Читаем История русской философии т.1 ч.I-II полностью

Толстой, конечно, был религиозным человеком в своих моральных исканиях — он жаждал безусловного, а, не условного, абсолютного, а не относительного добра. Будучи „баловнем судьбы“, по выражению одного писателя, изведав все, что может дать жизнь человеку — радости семейного счастья, славы, социальных преимуществ, радости творчества, — Толстой затосковал о вечном, абсолютном, непреходящем добре. Без такого „вечного добра“ жизнь становилась для него лишенной смысла, — потому-то Толстой стал проповедником и пророком возврата к религиозной культуре. В свете исканий „безусловного блага“ раскрылась перед Толстым вся зыбкость и потому бессмысленность той безрелигиозной, не связанной с Абсолютом жизни, какой жид и живет мир. Этическая позиция Толстого в этом раскрылась, как искание мистической этики. Хотя сам Толстой всюду оперирует с понятием „разумного сознания“,[1037] хотя это извне придает его этике черты рационализма и даже интеллектуализма, но на самом деле он строит систему именно мистической этики. Основная моральная „заповедь“,[1038]
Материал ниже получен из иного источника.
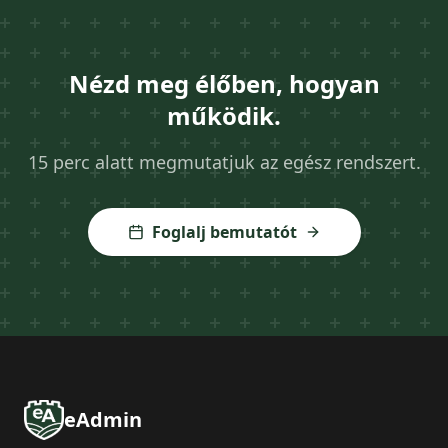
Nézd meg élőben, hogyan
működik.
15 perc alatt megmutatjuk az egész rendszert.
Foglalj bemutatót
eAdmin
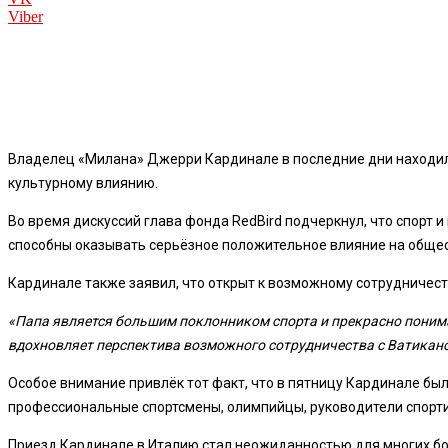
Viber
Владелец «Милана» Джерри Кардинале в последние дни находился
культурному влиянию.
Во время дискуссий глава фонда RedBird подчеркнул, что спорт и
способны оказывать серьёзное положительное влияние на обще
Кардинале также заявил, что открыт к возможному сотрудничест
«Папа является большим поклонником спорта и прекрасно понима
вдохновляет перспектива возможного сотрудничества с Ватикано
Особое внимание привлёк тот факт, что в пятницу Кардинале был
профессиональные спортсмены, олимпийцы, руководители спорти
Приезд Кардинале в Италию стал неожиданностью для многих бол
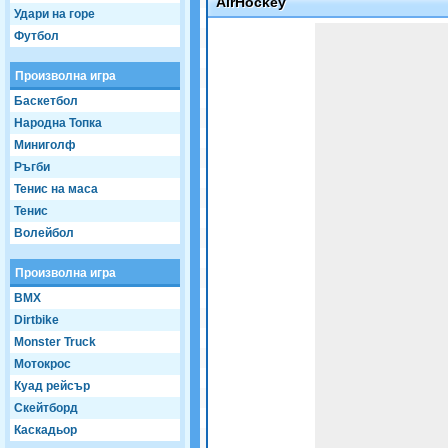
AirHockey
Удари на горе
Game not loaded yet.
Футбол
Произволна игра
Баскетбол
Народна Топка
Миниголф
Ръгби
Тенис на маса
Тенис
Волейбол
Произволна игра
BMX
Dirtbike
Monster Truck
Мотокрос
Куад рейсър
Скейтборд
Каскадьор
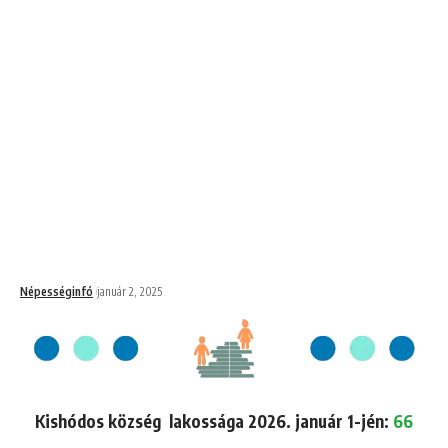
Népességinfó
január 2, 2025
Kishódos község lakossága 2026. január 1-jén:
66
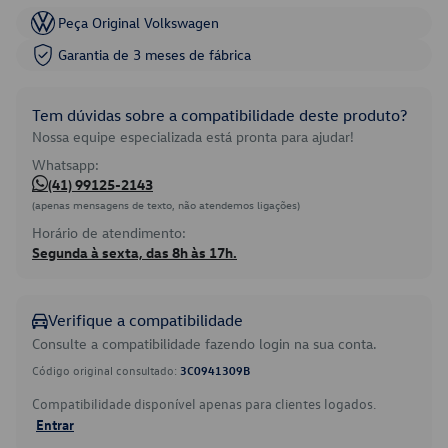
Peça Original Volkswagen
Garantia de 3 meses de fábrica
Tem dúvidas sobre a compatibilidade deste produto?
Nossa equipe especializada está pronta para ajudar!
Whatsapp:
(41) 99125-2143
(apenas mensagens de texto, não atendemos ligações)
Horário de atendimento:
Segunda à sexta, das 8h às 17h.
Verifique a compatibilidade
Consulte a compatibilidade fazendo login na sua conta.
Código original consultado:
3C0941309B
Compatibilidade disponível apenas para clientes logados.
Entrar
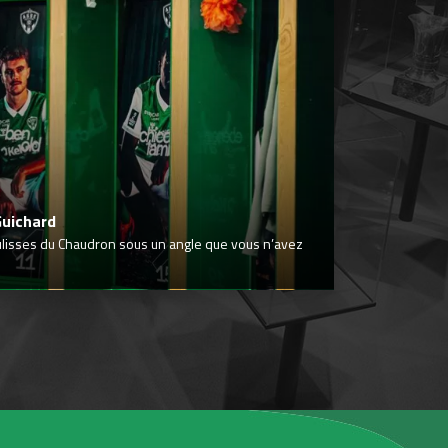
Guichard
ulisses du Chaudron sous un angle que vous n’avez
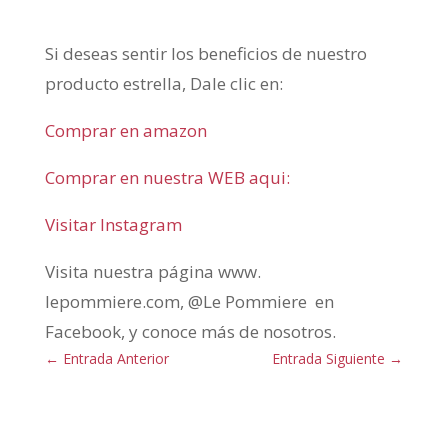
Si deseas sentir los beneficios de nuestro
producto estrella, Dale clic en:
Comprar en amazon
Comprar en nuestra WEB aqui:
Visitar Instagram
Visita nuestra página www.
lepommiere.com, @Le Pommiere en
Facebook, y conoce más de nosotros.
←
Entrada Anterior
Entrada Siguiente
→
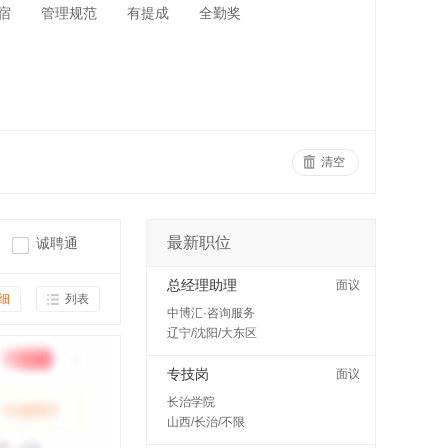
宿
管理规范
有提成
全勤奖
清空
最新职位
诚聘通
总经理助理
面议
细
列表
中博汇·咨询服务
辽宁/沈阳/大东区
专技岗
面议
长治学院
山西/长治/不限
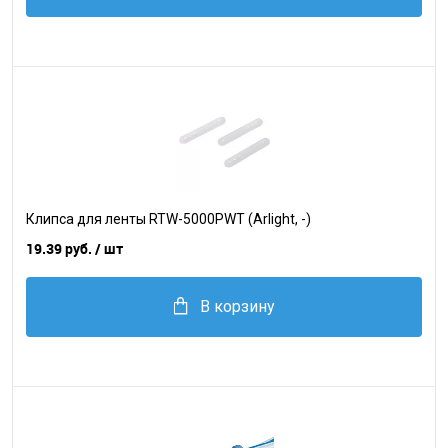
Клипса для ленты RTW-5000PWT (Arlight, -)
19.39 руб.
/ шт
В корзину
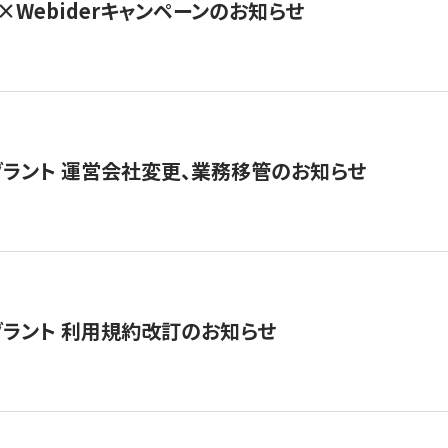
×Webiderキャンペーンのお知らせ
グラント 運営会社変更、業務移管のお知らせ
グラント 利用規約改訂のお知らせ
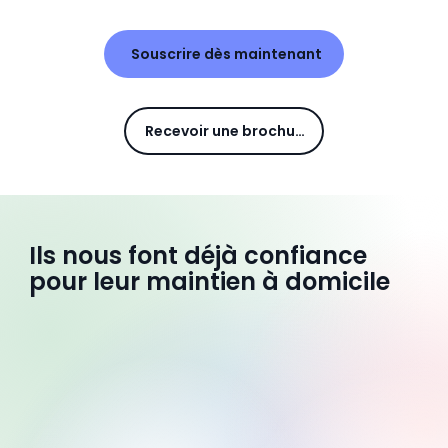
Souscrire dès maintenant
Recevoir une brochure
Ils nous font déjà confiance
pour leur maintien à domicile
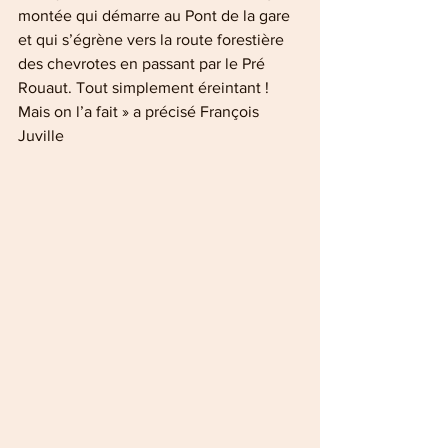
montée qui démarre au Pont de la gare 
et qui s’égrène vers la route forestière 
des chevrotes en passant par le Pré 
Rouaut. Tout simplement éreintant ! 
Mais on l’a fait » a précisé François 
Juville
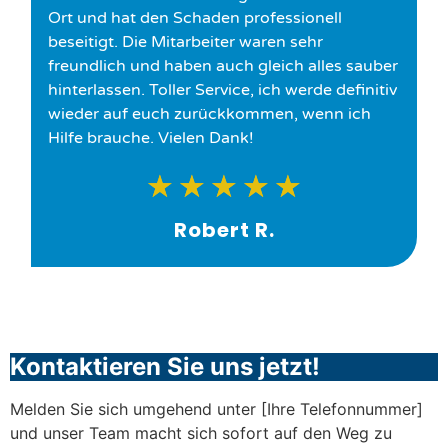
Ort und hat den Schaden professionell
beseitigt. Die Mitarbeiter waren sehr
freundlich und haben auch gleich alles sauber
hinterlassen. Toller Service, ich werde definitiv
wieder auf euch zurückkommen, wenn ich
Hilfe brauche. Vielen Dank!
★
★
★
★
★
Robert R.
Kontaktieren Sie uns jetzt!
Melden Sie sich umgehend unter [Ihre Telefonnummer]
und unser Team macht sich sofort auf den Weg zu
лежащая в основе конкретной этики у Толстого — о „непротивлении злу“, — носит совершенно мистический, иррациональный характер. Хотя Толстой не верит в Божество Христа, но Его словам Толстой поверил так, как могут верить только те, кто видит во Христе Бога. „Разумность“ этой заповеди, столь явно противоречащей современной жизни, означала для Толстого лишь то, что сознание этой заповеди предполагают, очевидно, другое понятие, другое измерение разумности, чем то, какое мы имеем в нашей жизни. Толстой сам признает, что „высшая“ разумность „отравляет“ нам жизнь».[1039] Эта высшая разумность «всегда хранится в человеке, как она хранится в зерне», — и когда она пробуждается в человеке, она начинается прежде всего отрицанием обычной жизни. «Страшно и жутко отречься от видимого (то-есть обычного. В. 3.) представления о жизни и отдаться невидимому сознанию ее, как страшно и жутко было бы ребенку рождаться, если бы он мог чувствовать свое рождение, — но делать нечего, когда очевидно, что видимое представление влечет в жизни, но дает жизнь одно невидимое сознание».[1040]
Ни в чем так не выражается мистическая природа этого «невидимого сознания», этой высшей разумности, как в имперсонализме, к которому пришел Толстой на этом пути. Сам обладая исключительно яркой индивидуальностью, упорно и настойчиво следуя во всем своему личному сознанию, Толстой приходит к категорическому отвержению личности, — и этот имперсонализм становится у Толстого основой всего его учения,[1041] его антропологии, его философии, культуры и истории, его эстетики, конкретной этики.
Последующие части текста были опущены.